Item 1.01. Entry Into a Material Definitive Agreement.
On October 17, 2022, Kyle Wool entered into an
Amended and Restated Services Agreement with Dominari Financial Inc. (“Dominari”), a Delaware corporation and a wholly owned
subsidiary of AIkido Pharma Inc. (“AIkido”), for an initial term of five years, renewable thereafter for additional one-year
periods on an annual basis (the “Wool Services Agreement”). Under terms of the Wool Services Agreement, Mr. Wool will serve
as a consultant to Dominari until his employment and registration as a registered representative with the Financial Industry Regulatory
Authority have been terminated with his current employer. Upon such terminations, Mr. Wool will assume the role of Chief Executive Officer
of Dominari, with the other duties, responsibilities and authority as may be assigned to him by the Chief Executive Officer of AIkido
or the Board of Directors of Dominari (the “Board”). The Wool Services Agreement provides for the payment of an annual base
salary of $500,000 to Mr. Wool, to be paid in equal semi-monthly or bi-weekly installments and an annual bonus (“Annual Bonus”)
payable in cash and in shares of Common Stock as a performance-based award (the “Stock Bonus”) of shares of Aikido’s
common stock, par value $0.0001 per share (the “Common Stock”) under the Company’s 2022 Equity Incentive Plan (the “2022
Equity Incentive Plan”), in three installments, based on the Company’s meeting or exceeding the following annual revenue amounts
for the first time for the relevant calendar years; provided, however, that the Board may adopt different or additional performance
criteria for future years after consultation with Mr. Wool, provided that such criteria must be reasonably attainable:
Annual Revenue |
|
Annual Bonus |
$3,500,000 or more |
|
$150,000 plus 154,559 shares of Common Stock |
Between $7.5M and $15M |
|
$250,000 plus 154,559 shares of Common Stock |
$15M or more |
|
$500,000 plus 154,559 shares of Common Stock |
The amount of shares of Common Stock set forth in the above table,
which may be issued to Mr. Wool as the Stock Bonus portion of the Annual Bonus was determined to provide Mr. Wool with a performance-based
award of shares of Common Stock valued at $3,000,000, as of October 14, 2022, based on the closing price of $6.47 per share of the Common
Stock on the Nasdaq Capital Market on such date, provided that Mr. Wool shall only be entitled to any payment of the Annual Bonus, including
the issuance of any shares of Common Stock, as the Stock Bonus portion of the Annual Bonus, if the applicable annual revenue targets are
attained.
The issuance of any shares of Common Stock under
the 2022 Equity Incentive Plan, as the Stock Bonus portion of the Annual Bonus is expressly conditioned on stockholder approval of the
2022 Equity Incentive Plan on or before October 7, 2023. If such stockholder approval is not obtained on or before October 7, 2023, the
Stock Bonus portion of the Annual Bonus will be forfeited and Dominari shall make a one-time cash payment to Mr. Wool equal to the product
obtained by multiplying (i) the total amount of 463,678 shares of Common Stock which would have been awarded to Mr. Wool, if all of the
shares of Common Stock subject to the Stock Bonus had been issued to him, and (ii) the closing price of the Common Stock on the Nasdaq
Capital Market on the trading day immediately preceding October 7, 2023.

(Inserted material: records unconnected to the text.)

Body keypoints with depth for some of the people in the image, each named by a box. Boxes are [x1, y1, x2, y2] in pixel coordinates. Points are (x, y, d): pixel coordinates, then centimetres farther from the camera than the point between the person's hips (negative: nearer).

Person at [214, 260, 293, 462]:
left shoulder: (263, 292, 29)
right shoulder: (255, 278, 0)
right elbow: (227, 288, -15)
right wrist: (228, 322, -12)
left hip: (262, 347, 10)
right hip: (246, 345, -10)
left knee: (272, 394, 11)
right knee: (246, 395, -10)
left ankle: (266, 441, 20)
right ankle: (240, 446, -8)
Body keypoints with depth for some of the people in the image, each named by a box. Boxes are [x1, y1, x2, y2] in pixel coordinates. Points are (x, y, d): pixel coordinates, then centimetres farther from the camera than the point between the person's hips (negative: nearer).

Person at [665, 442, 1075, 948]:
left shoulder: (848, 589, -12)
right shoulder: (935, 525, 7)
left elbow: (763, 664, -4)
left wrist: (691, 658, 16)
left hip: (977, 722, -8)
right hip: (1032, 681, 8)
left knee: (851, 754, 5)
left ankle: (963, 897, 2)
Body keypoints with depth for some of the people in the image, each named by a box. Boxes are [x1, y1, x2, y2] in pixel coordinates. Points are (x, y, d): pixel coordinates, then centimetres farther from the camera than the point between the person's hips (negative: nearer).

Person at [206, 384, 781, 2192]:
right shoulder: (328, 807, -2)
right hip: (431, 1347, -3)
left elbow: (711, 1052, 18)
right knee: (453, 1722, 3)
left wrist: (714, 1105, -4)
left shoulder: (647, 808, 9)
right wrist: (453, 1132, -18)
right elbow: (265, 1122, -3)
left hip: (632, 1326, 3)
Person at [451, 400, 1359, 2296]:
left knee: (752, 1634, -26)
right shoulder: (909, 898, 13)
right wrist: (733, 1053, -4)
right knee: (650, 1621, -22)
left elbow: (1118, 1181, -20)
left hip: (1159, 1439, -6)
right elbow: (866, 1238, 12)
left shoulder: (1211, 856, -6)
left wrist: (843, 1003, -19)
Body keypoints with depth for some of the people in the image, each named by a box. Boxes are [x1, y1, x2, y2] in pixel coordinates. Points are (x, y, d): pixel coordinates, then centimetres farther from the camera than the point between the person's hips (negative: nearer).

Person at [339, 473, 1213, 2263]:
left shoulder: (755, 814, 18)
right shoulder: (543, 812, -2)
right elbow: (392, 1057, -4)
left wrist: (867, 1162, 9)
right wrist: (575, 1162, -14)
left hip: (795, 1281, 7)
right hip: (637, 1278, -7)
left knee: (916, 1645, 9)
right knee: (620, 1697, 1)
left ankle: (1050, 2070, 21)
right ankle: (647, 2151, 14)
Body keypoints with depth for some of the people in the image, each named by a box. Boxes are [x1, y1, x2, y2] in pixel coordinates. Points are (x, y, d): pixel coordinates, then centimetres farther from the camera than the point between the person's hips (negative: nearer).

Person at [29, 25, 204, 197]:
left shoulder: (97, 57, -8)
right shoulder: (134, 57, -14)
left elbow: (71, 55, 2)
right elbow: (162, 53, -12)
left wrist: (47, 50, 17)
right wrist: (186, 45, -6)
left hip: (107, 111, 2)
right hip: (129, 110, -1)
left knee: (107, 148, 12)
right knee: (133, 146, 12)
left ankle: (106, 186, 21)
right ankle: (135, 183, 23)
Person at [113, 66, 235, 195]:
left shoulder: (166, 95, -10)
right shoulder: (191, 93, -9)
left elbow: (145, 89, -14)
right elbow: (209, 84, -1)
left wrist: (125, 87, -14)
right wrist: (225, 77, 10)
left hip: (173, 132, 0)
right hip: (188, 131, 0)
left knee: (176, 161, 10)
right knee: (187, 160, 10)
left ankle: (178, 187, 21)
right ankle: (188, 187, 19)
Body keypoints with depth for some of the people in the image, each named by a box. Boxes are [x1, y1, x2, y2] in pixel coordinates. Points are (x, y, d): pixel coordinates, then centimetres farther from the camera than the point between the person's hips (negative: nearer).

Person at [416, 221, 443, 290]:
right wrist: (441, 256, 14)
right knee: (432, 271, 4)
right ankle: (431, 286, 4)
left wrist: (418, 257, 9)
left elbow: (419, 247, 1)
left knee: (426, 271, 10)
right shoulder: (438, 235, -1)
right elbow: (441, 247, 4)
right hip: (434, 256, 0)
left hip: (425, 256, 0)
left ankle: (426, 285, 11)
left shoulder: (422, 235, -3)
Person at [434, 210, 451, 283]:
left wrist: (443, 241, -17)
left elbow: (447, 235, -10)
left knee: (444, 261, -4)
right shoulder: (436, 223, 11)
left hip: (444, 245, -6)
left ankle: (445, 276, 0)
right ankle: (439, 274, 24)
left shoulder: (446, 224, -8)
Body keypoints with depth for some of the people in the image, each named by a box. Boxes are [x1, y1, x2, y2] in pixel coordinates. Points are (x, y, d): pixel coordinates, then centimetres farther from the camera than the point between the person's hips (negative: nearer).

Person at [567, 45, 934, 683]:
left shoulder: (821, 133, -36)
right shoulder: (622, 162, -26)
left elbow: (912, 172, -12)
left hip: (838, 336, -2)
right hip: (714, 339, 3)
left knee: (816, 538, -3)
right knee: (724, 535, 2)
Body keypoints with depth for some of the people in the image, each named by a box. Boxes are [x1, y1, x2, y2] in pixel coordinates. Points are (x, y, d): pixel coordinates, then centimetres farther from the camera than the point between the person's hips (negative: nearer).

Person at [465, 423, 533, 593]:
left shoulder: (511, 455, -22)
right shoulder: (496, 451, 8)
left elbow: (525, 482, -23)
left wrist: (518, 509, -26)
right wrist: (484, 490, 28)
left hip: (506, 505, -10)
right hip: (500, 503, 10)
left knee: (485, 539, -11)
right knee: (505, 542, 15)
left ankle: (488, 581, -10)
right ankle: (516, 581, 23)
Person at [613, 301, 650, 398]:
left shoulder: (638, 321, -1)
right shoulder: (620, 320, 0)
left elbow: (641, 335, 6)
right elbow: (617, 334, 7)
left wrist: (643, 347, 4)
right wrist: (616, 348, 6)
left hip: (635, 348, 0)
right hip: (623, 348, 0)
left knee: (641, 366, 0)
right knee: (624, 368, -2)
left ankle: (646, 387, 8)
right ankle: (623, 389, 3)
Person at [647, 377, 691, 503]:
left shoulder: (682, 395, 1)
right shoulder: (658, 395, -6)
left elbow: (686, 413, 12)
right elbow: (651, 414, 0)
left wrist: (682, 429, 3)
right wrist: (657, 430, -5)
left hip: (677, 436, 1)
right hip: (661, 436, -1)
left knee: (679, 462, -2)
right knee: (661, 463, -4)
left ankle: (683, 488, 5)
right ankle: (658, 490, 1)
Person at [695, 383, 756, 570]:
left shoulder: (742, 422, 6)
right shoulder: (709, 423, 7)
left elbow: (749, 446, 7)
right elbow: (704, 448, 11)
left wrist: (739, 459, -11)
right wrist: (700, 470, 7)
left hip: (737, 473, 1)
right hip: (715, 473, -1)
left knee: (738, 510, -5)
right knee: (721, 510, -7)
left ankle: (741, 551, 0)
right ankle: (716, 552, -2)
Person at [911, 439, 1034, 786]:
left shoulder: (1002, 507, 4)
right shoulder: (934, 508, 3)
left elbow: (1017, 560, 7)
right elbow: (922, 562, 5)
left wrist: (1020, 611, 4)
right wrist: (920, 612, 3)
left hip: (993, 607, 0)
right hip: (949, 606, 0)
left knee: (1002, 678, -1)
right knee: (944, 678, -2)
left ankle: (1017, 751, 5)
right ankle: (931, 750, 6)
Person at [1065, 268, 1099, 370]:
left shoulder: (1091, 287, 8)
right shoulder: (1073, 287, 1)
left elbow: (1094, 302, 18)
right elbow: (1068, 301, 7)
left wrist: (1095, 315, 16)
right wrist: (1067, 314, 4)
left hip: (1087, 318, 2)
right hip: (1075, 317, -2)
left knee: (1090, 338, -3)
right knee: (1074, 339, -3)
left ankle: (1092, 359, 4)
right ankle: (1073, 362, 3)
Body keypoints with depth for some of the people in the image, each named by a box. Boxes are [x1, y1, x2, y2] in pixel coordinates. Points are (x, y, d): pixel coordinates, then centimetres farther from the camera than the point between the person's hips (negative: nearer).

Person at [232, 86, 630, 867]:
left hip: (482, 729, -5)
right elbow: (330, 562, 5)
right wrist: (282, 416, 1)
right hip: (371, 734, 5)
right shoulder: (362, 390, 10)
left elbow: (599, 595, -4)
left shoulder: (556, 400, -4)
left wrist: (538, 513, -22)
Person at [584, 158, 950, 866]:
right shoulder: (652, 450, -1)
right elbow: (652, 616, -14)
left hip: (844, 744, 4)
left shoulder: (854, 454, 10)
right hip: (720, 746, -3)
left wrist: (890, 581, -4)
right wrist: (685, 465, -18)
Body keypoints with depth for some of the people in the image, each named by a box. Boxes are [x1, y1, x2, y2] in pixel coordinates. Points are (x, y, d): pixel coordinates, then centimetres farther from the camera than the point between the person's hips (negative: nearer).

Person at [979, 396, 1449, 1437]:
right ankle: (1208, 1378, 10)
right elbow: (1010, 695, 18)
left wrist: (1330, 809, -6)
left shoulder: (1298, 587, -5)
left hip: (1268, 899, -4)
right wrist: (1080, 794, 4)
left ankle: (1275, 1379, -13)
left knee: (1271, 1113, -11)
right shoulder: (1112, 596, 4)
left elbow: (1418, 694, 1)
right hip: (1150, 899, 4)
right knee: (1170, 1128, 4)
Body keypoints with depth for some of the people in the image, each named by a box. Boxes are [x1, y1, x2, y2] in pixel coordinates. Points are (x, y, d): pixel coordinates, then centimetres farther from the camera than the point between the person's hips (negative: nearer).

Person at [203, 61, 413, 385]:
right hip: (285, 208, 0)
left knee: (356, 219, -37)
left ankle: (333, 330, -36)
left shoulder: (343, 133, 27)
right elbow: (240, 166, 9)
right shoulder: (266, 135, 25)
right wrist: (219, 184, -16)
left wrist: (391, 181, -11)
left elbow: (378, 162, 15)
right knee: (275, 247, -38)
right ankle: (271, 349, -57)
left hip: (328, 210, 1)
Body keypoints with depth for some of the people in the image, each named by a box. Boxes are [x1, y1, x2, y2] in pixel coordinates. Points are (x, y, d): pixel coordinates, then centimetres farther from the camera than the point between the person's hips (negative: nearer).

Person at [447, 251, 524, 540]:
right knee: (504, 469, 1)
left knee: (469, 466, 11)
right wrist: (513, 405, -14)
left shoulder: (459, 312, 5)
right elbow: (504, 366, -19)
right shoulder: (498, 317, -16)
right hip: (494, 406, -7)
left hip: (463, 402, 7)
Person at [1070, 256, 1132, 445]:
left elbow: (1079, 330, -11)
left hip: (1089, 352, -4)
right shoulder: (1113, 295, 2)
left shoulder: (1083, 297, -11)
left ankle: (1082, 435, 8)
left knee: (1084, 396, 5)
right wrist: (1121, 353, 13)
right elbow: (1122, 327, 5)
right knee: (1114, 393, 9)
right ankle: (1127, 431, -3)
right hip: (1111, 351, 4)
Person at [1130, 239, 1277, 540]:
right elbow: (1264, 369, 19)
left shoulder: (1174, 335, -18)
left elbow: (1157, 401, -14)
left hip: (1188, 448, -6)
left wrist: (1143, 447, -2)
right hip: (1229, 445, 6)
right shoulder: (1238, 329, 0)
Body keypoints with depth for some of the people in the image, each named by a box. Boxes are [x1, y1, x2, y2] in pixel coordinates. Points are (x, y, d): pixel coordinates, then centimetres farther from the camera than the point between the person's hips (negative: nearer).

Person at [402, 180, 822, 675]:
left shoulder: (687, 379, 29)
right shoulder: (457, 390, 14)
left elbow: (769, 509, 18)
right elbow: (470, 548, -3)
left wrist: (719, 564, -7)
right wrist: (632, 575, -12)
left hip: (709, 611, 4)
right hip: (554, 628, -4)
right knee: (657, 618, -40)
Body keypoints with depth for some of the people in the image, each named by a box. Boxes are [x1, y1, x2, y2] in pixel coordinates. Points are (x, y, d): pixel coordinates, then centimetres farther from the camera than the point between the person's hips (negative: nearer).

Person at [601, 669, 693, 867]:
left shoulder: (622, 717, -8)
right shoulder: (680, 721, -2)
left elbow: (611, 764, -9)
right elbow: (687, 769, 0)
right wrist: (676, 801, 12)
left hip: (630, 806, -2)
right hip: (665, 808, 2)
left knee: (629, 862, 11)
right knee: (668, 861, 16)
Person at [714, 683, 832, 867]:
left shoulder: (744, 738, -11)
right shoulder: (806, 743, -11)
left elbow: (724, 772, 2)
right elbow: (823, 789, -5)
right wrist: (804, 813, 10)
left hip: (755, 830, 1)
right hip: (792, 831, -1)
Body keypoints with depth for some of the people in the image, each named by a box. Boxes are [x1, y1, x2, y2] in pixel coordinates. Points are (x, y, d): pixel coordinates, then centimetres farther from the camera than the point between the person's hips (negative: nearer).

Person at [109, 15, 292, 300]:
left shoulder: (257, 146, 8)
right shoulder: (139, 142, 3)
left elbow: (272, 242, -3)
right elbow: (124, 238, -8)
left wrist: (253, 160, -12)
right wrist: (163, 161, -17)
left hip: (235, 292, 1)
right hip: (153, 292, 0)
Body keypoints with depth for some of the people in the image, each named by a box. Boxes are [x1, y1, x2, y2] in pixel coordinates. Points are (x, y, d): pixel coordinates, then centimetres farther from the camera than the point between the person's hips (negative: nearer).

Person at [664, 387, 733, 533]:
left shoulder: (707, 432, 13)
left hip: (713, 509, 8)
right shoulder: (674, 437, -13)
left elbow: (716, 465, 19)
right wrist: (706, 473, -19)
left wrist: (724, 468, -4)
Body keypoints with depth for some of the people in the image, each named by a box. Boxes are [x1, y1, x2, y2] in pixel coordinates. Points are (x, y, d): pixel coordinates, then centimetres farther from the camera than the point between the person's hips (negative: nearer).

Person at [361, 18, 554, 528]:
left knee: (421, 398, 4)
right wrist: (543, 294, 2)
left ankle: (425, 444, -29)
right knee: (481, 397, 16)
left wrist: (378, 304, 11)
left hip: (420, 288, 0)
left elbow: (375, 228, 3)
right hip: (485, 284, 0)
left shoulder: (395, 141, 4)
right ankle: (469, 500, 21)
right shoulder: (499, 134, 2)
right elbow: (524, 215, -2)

The Wool Services Agreement also provides for the
support of an administrative assistant to Mr. Wool, reimbursement of certain specified expenses, and entitlement to participate in any
of Dominari’s benefit plans offered to senior executives.
Upon a termination of the Wool Services Agreement
(i) by Dominari without “Cause” or (ii) by Mr. Wool for “Good Reason” or by notice within forty (40) days of a
“Change in Control Transaction” (as such terms are defined in the Wool Services Agreement, Mr. Wool shall be entitled to receive
(i) a lump sum payment equal to twelve (12) months Base Salary at the then current rate, (ii) payments by Dominari of a portion of the
cost of continuation of group health coverage under COBRA, and (iii) a pro-rated portion of any Special Performance Bonus Award or other
bonus payments to which Mr. Wool would otherwise been entitled as of the date of his termination.
The foregoing description of the terms of the Wool
Services Agreement are qualified in their entirety by reference to the provisions of the Wool Services Agreement filed as Exhibit 10.1
to this Current Report on Form 8-K, which are incorporated by reference herein.